Let us return to the toy example of simulated data from the previous section, saved under data2 and illustrate the above. The hierarchical clustering is performed as follows:

clust2 <- hclust(dist(data2))

Let us plot again the data, now labelling every data point for i=1,…,20.

We can also plot the dendrogram by simply calling the standard plot function on the object created by the hclust function:

plot(clust2,xlab="", sub="",ylab="")

We start reading the dendrogram from the bottom: First points 13 and 31 are merged, then 32 and 34, etc. We see in the scatter plot above that those were the points which were closest to each other.

To obtain a clustering of a given number of clusters K, we can cut the tree at a level where it has K branches. This is done using cutree

K=4
cutree(clust2,K)
##  [1] 1 2 1 2 2 1 2 2 2 1 3 3 4 4 3 2 3 3 3 3 1 1 1 1 1 1 1 1 1 1 4 4 4 4 4
## [36] 4 4 4 4 4

The resulting cluster labels are shown in the figure below. The clustering is slightly different from that obtained using K-means clustering.

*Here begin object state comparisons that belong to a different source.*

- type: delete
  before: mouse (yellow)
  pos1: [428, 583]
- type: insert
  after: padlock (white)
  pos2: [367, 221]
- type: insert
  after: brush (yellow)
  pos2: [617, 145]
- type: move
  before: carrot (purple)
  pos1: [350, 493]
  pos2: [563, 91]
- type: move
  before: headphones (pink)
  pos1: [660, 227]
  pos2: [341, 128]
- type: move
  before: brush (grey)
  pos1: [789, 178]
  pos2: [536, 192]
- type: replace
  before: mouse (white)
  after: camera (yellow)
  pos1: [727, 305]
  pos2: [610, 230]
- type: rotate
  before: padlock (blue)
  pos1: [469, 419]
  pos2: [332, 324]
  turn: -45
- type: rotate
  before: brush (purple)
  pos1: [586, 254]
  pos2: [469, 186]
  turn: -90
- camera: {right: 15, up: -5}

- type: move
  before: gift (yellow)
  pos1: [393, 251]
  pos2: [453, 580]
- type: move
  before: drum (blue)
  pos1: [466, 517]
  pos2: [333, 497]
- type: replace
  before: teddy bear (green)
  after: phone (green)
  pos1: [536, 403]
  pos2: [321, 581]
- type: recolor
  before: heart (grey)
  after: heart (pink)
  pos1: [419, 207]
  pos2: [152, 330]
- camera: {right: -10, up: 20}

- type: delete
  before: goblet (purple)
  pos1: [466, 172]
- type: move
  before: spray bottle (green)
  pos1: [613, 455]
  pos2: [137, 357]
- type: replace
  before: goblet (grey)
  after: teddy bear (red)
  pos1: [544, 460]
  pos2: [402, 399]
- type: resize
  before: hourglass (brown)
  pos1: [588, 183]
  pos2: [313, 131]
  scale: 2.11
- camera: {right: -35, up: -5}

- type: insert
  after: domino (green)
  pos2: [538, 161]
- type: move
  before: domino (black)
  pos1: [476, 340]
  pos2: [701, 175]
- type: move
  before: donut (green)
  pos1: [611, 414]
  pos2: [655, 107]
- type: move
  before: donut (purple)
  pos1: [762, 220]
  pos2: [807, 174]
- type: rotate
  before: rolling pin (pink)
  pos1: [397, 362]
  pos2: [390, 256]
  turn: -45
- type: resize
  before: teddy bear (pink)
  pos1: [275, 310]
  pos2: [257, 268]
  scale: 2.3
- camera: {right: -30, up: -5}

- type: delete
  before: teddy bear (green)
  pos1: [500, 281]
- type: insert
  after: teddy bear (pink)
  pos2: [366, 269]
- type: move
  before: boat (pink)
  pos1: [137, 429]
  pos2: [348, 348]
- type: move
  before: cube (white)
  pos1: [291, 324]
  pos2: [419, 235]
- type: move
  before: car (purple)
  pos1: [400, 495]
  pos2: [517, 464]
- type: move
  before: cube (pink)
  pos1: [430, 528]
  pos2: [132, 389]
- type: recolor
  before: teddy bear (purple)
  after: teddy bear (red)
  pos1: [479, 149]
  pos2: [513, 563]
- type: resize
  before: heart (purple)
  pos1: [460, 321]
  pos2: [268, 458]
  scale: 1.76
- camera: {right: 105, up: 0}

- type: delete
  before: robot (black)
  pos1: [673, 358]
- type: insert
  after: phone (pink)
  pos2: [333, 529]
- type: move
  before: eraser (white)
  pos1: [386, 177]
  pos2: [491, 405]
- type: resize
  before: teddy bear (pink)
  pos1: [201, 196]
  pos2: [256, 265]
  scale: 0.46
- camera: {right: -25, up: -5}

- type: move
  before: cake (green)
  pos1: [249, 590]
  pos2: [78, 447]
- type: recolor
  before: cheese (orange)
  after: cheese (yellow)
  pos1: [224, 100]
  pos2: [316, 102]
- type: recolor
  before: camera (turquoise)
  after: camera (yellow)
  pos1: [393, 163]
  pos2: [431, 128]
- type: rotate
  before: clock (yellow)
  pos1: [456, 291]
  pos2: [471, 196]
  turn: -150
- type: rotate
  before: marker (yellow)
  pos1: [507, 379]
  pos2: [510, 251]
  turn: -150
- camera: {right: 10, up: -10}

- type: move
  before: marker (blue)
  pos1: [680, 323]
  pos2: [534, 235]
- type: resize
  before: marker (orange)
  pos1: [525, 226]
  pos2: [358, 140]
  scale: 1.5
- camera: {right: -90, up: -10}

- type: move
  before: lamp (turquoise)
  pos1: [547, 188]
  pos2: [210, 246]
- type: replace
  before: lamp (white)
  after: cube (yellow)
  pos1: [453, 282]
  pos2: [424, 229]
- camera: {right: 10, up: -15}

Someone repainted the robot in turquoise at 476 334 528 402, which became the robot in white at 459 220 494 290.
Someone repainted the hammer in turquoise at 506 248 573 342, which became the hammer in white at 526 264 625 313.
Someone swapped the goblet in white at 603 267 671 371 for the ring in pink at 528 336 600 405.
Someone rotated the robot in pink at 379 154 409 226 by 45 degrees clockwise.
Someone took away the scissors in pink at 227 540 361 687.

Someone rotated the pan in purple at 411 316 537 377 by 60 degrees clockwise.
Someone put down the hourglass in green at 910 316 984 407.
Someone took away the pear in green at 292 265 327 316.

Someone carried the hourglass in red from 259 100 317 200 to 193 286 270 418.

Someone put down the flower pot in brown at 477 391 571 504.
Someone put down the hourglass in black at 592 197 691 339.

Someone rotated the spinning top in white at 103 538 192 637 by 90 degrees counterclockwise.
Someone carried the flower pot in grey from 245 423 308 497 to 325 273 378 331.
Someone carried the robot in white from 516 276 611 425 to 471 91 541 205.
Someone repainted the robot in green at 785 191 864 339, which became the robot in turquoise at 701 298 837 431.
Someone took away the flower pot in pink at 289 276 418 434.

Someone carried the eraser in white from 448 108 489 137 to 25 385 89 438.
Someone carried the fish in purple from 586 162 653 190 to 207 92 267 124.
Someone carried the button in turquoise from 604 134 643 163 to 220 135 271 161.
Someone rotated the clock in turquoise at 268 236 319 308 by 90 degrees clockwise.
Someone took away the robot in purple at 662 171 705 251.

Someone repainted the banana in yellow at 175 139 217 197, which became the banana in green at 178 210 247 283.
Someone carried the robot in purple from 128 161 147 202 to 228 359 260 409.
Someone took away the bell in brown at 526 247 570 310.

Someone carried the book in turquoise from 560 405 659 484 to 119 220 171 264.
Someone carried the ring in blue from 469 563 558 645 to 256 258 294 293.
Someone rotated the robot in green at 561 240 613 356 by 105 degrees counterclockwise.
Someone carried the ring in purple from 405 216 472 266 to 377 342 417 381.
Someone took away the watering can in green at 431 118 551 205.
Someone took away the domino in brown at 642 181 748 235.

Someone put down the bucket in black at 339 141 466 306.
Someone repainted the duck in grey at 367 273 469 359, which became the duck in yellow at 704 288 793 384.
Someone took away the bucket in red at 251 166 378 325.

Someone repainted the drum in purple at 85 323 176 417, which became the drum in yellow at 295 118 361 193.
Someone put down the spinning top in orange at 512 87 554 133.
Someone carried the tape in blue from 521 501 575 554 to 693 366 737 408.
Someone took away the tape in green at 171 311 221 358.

Exercise: Repeat the above analysis and produce the plots in this section. You should also try different similarity measures which are available in the hclust function.

Case study: NCI60 data (continuation)

Exercise: Do a hierarchical clustering on the cancer cell line microarray data. Plot the dendrogram and add labels to the leaves, corresponding to the true cancer types labels=NCI60$labs. Your plot should look like the one below.

Exercise: Cut the dendrogram such that you have K = 6 clusters. Colour each cluster and plot the data in the two-dimensional representation obtained from the PCA earlier. Also add the true cancer labels to the figure. The result should look like the figure below.

Again, as for the K-means, clustering, cancers of type MELANOMA and LEUKEMIA were grouped well using the clustering.